The very first love-for-non-family-members lesson I learned was this: Often the people you like (and vice versa) will not like you back. I was in kindergarten at the time, and the boy’s name was Michael. He wore round-framed glasses, and his outfit of choice was a pair of jeans and a boldly colored t-shirt with wide horizontal stripes in a contrasting color. Midway through the year, he decided he liked me. He let me know of his feelings by saving me a seat on the bus every morning, consistently picking me to be in his Game Group in the afternoons, scooting his floor mat next to mine during lessons, and sharing his graham crackers with me during snack time. I felt nothing for Michael—or any boy—at the time. So I ignored him. No sweet gesture of his had any effect on me. I just wasn’t interested.

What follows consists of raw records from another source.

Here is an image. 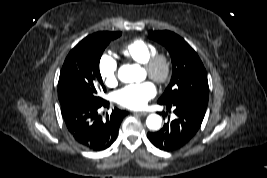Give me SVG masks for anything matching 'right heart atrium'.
<instances>
[{
  "instance_id": "1",
  "label": "right heart atrium",
  "mask_w": 267,
  "mask_h": 178,
  "mask_svg": "<svg viewBox=\"0 0 267 178\" xmlns=\"http://www.w3.org/2000/svg\"><path fill=\"white\" fill-rule=\"evenodd\" d=\"M99 75L103 83L113 88L118 83L117 62L110 54H103L98 64Z\"/></svg>"
}]
</instances>
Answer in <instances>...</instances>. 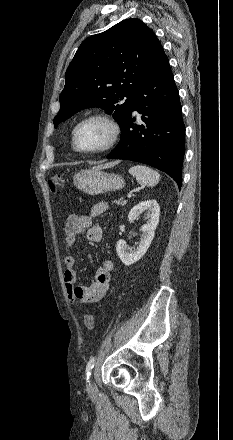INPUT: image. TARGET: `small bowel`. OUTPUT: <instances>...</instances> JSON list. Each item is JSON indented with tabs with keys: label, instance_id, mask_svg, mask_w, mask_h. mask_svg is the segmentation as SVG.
Wrapping results in <instances>:
<instances>
[{
	"label": "small bowel",
	"instance_id": "obj_1",
	"mask_svg": "<svg viewBox=\"0 0 233 440\" xmlns=\"http://www.w3.org/2000/svg\"><path fill=\"white\" fill-rule=\"evenodd\" d=\"M107 209L104 202L96 204L88 214H71L65 223V241L72 247L77 236L86 232L90 242H99L102 239V229L94 224V219ZM77 260L74 255L65 258L64 282L68 297L72 303H94L101 300L107 293L113 271V261L104 259L95 273V279L90 285L77 284Z\"/></svg>",
	"mask_w": 233,
	"mask_h": 440
}]
</instances>
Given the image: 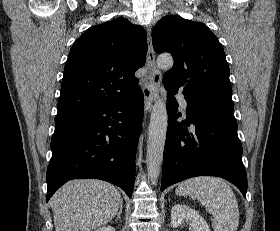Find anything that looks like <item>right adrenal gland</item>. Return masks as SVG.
<instances>
[{"label": "right adrenal gland", "instance_id": "2a0ac1e0", "mask_svg": "<svg viewBox=\"0 0 280 231\" xmlns=\"http://www.w3.org/2000/svg\"><path fill=\"white\" fill-rule=\"evenodd\" d=\"M123 211V205L121 203L120 207H119V211H116L114 217H120L121 213Z\"/></svg>", "mask_w": 280, "mask_h": 231}]
</instances>
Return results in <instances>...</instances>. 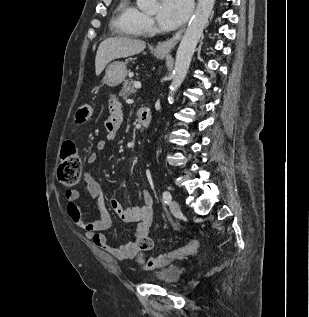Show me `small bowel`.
<instances>
[{
    "mask_svg": "<svg viewBox=\"0 0 309 317\" xmlns=\"http://www.w3.org/2000/svg\"><path fill=\"white\" fill-rule=\"evenodd\" d=\"M122 122L121 104L116 100L110 101V115L105 122L106 136L96 145L97 152H102L106 148L108 142L117 139L118 130ZM91 153L88 158V164H95L98 159V153ZM83 193L76 190H68L65 194L66 211L71 221L81 228L84 235L93 242V244L118 260L133 258L138 250L137 241L146 236L153 219V197L147 190H142L141 198L143 204L141 206L125 207L117 200L110 201L111 210L124 223H137L138 231L133 241L120 246H110L104 234L111 227V217L108 210L103 205V191L101 185L92 176L91 173L84 174ZM84 198L86 200H95L98 204V219L88 220L81 210L79 201Z\"/></svg>",
    "mask_w": 309,
    "mask_h": 317,
    "instance_id": "small-bowel-1",
    "label": "small bowel"
}]
</instances>
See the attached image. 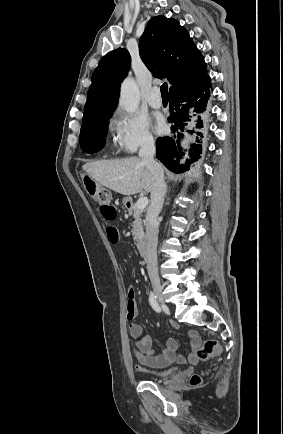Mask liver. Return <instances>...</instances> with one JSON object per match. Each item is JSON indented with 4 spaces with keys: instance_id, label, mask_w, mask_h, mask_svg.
I'll return each mask as SVG.
<instances>
[{
    "instance_id": "1",
    "label": "liver",
    "mask_w": 283,
    "mask_h": 434,
    "mask_svg": "<svg viewBox=\"0 0 283 434\" xmlns=\"http://www.w3.org/2000/svg\"><path fill=\"white\" fill-rule=\"evenodd\" d=\"M82 170L97 183L126 196L142 190L150 193L154 185L152 172L136 156L87 162Z\"/></svg>"
}]
</instances>
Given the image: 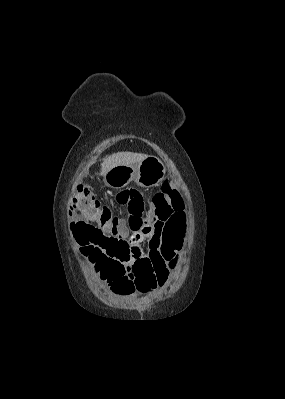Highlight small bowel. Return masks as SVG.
Listing matches in <instances>:
<instances>
[{
    "label": "small bowel",
    "mask_w": 285,
    "mask_h": 399,
    "mask_svg": "<svg viewBox=\"0 0 285 399\" xmlns=\"http://www.w3.org/2000/svg\"><path fill=\"white\" fill-rule=\"evenodd\" d=\"M160 222L159 218L156 214L155 211H150L148 213L147 217V222L143 225V228L141 229L140 232L134 233L133 239L136 241L140 240H147L149 243V248L147 250L142 249L141 247H137L138 249V254L141 257H149L150 253L152 250H158L162 243L164 242V234L161 230H158L156 228V224ZM187 222L185 218L182 220H179L174 226L173 230L178 231L184 234L186 230ZM119 235L121 236H127V231L125 229H119ZM90 264L96 269L100 270L102 272H106L109 269V266L105 262H98L97 260L90 261ZM123 272H121L120 276L115 280L116 282L122 281L124 278L129 279L130 275L128 273V266H124ZM110 289L112 290L111 286H109ZM113 294L117 297H126L127 295L121 292H114L112 290Z\"/></svg>",
    "instance_id": "1"
}]
</instances>
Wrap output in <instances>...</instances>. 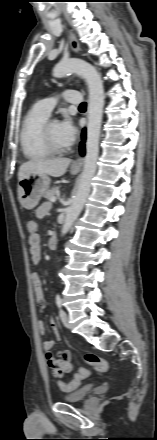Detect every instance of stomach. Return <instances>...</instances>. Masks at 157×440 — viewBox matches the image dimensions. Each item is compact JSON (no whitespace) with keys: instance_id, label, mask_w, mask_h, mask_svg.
Listing matches in <instances>:
<instances>
[{"instance_id":"stomach-1","label":"stomach","mask_w":157,"mask_h":440,"mask_svg":"<svg viewBox=\"0 0 157 440\" xmlns=\"http://www.w3.org/2000/svg\"><path fill=\"white\" fill-rule=\"evenodd\" d=\"M78 169H71L72 174H77ZM51 179L46 174H31L19 180L17 195L21 206L25 209L36 207L41 197L48 192Z\"/></svg>"}]
</instances>
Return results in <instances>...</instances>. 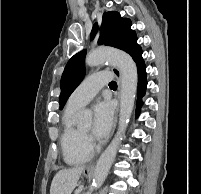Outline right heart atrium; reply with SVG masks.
<instances>
[{"mask_svg":"<svg viewBox=\"0 0 201 194\" xmlns=\"http://www.w3.org/2000/svg\"><path fill=\"white\" fill-rule=\"evenodd\" d=\"M86 141H87L88 145H90V143H91L90 139L86 137Z\"/></svg>","mask_w":201,"mask_h":194,"instance_id":"d8ad5b80","label":"right heart atrium"}]
</instances>
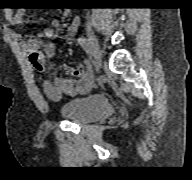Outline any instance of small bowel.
I'll return each mask as SVG.
<instances>
[{
  "label": "small bowel",
  "instance_id": "small-bowel-1",
  "mask_svg": "<svg viewBox=\"0 0 192 180\" xmlns=\"http://www.w3.org/2000/svg\"><path fill=\"white\" fill-rule=\"evenodd\" d=\"M23 11L18 10L12 17L14 24L23 22ZM59 26L57 20L51 22V26L37 33L35 38L23 42V48L29 54L30 60L35 69L45 77L43 89L48 98L59 101L63 97H72L77 94L88 92L94 82L93 75L82 63L77 67H65V72L69 77H57L54 72V65L46 61L55 54V46L52 42H44L43 39H50L54 34V28ZM78 21L74 19L69 26L67 33L69 36L75 35Z\"/></svg>",
  "mask_w": 192,
  "mask_h": 180
}]
</instances>
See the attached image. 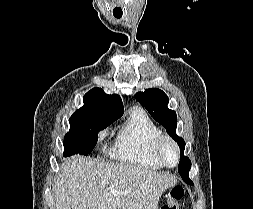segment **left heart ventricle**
Listing matches in <instances>:
<instances>
[{
	"label": "left heart ventricle",
	"instance_id": "left-heart-ventricle-1",
	"mask_svg": "<svg viewBox=\"0 0 253 209\" xmlns=\"http://www.w3.org/2000/svg\"><path fill=\"white\" fill-rule=\"evenodd\" d=\"M163 155L166 162L170 165H174L176 162V153L174 147L170 143H165L163 148Z\"/></svg>",
	"mask_w": 253,
	"mask_h": 209
}]
</instances>
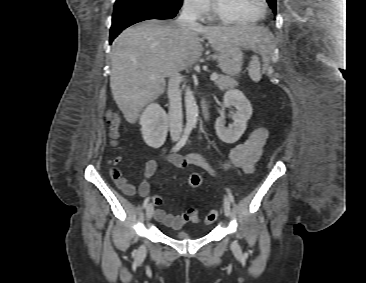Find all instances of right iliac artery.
Wrapping results in <instances>:
<instances>
[{
	"label": "right iliac artery",
	"instance_id": "obj_1",
	"mask_svg": "<svg viewBox=\"0 0 366 283\" xmlns=\"http://www.w3.org/2000/svg\"><path fill=\"white\" fill-rule=\"evenodd\" d=\"M191 131H192V126H186V128L184 130V133H183L181 139L175 145V147L173 149V152H177L178 150H180L185 145ZM148 203H149V197L144 200L143 208H146L148 206Z\"/></svg>",
	"mask_w": 366,
	"mask_h": 283
}]
</instances>
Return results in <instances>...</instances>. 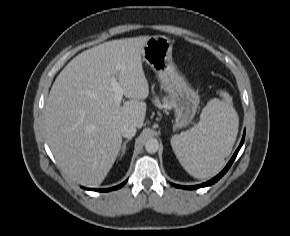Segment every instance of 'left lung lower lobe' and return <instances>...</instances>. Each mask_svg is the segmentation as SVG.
I'll return each instance as SVG.
<instances>
[{
	"label": "left lung lower lobe",
	"instance_id": "obj_1",
	"mask_svg": "<svg viewBox=\"0 0 290 236\" xmlns=\"http://www.w3.org/2000/svg\"><path fill=\"white\" fill-rule=\"evenodd\" d=\"M245 139V131L241 140V143L239 145V147L237 148L236 152L234 153V155L232 156V158L230 159V161L228 162V164L226 165V167L222 170V172H220L216 177H214L213 179L209 180L206 183L200 184V185H196V186H179L176 184H173V186L177 187V188H183V189H197V188H201V187H205V186H210L212 184H214L215 182H217L230 168V166L232 165V163L234 162L241 146L243 145Z\"/></svg>",
	"mask_w": 290,
	"mask_h": 236
}]
</instances>
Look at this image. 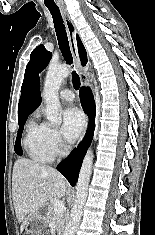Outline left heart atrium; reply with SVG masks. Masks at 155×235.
<instances>
[{
    "label": "left heart atrium",
    "mask_w": 155,
    "mask_h": 235,
    "mask_svg": "<svg viewBox=\"0 0 155 235\" xmlns=\"http://www.w3.org/2000/svg\"><path fill=\"white\" fill-rule=\"evenodd\" d=\"M85 123L82 112L77 108H68L63 112L62 132L70 141L78 138Z\"/></svg>",
    "instance_id": "39dd6f15"
}]
</instances>
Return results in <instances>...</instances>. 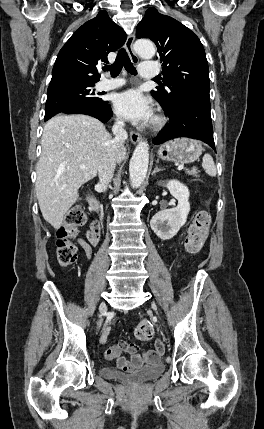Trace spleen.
<instances>
[{
  "instance_id": "3e777b00",
  "label": "spleen",
  "mask_w": 264,
  "mask_h": 429,
  "mask_svg": "<svg viewBox=\"0 0 264 429\" xmlns=\"http://www.w3.org/2000/svg\"><path fill=\"white\" fill-rule=\"evenodd\" d=\"M202 167L209 176H216L217 170L213 158L210 154H205L202 160Z\"/></svg>"
}]
</instances>
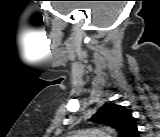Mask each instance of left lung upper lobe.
Here are the masks:
<instances>
[{"instance_id": "obj_1", "label": "left lung upper lobe", "mask_w": 160, "mask_h": 137, "mask_svg": "<svg viewBox=\"0 0 160 137\" xmlns=\"http://www.w3.org/2000/svg\"><path fill=\"white\" fill-rule=\"evenodd\" d=\"M90 120L115 128L121 137H128L137 128L131 112L112 103L102 106Z\"/></svg>"}]
</instances>
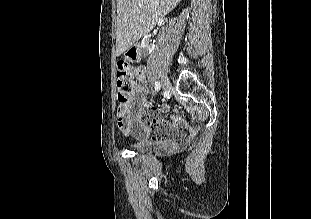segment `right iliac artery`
Segmentation results:
<instances>
[{
	"instance_id": "82829eb1",
	"label": "right iliac artery",
	"mask_w": 311,
	"mask_h": 219,
	"mask_svg": "<svg viewBox=\"0 0 311 219\" xmlns=\"http://www.w3.org/2000/svg\"><path fill=\"white\" fill-rule=\"evenodd\" d=\"M155 90L158 92L160 90V83L157 81L155 82Z\"/></svg>"
}]
</instances>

This very basic lesson was just one of many about love and attraction I learned while in grade school. It is also one that the customers who call in seem to have forgotten. In the past work week alone, I’ve heard from no less than a dozen and a half furious people, all of whom seem to be under the impression that because they’re paying for this matching service the rules of love should somehow be different. “Your service sucks, and it doesn’t work!” they shriek into my telephone earpiece. “All the people I’m interested in aren’t interested in me.” Then they demand some sort of explanation, and I have to figure out how to explain Rule Number One in a way that doesn’t come off as condescending. Which is very hard to do. Because I really, really want to say, “Seriously? Come on, now. You expect our service to somehow magically only present you with people who will like you back?”
Only a few days ago, a male caller responded to my, “How may I help you?” with, “Well, you can start by telling me how dare you advertise yourself as a service that helps people find love. I’ve been on here for over a month, and none of the women I send messages to ever respond. I can’t believe I’m paying for this sh*t. You all are a bunch of goddamn crooks.”
Just as I tell everyone with this complaint, I started off by saying—gently, mind you— “I’m sorry to hear that. But that probably means they’re not the right person for you. It’s all part of the process.” To which the man replied, “But if I’m paying to meet people, I sure as hell better start getting some women who show interest back, and soon. Otherwise, we’re going to have a very, very big problem here. You got that?”
I’ve heard so many threats in the short time I’ve been interacting with customers that the only thing that caught me off-guard was how vague and generic his was. It was a pleasant change, because most of the time the disgruntled try to distinguish themselves as individuals by being a bit more specific or unusual in their threats: “I’m going to sue for you for five million dollars.” “I only live about three miles away from your office. You don’t think I won’t come down there right now? ‘Cause I will, dammit.’”
The fact that these adults have such unrealistic expectations about attraction used to concern me. I worried about whether they would be able to find and sustain a relationship with their attitudes. I still worry now, but only because I know from experience they’ll be calling back with another complaint about the imperfect nature of the system or their match or the last customer service representative they talked to.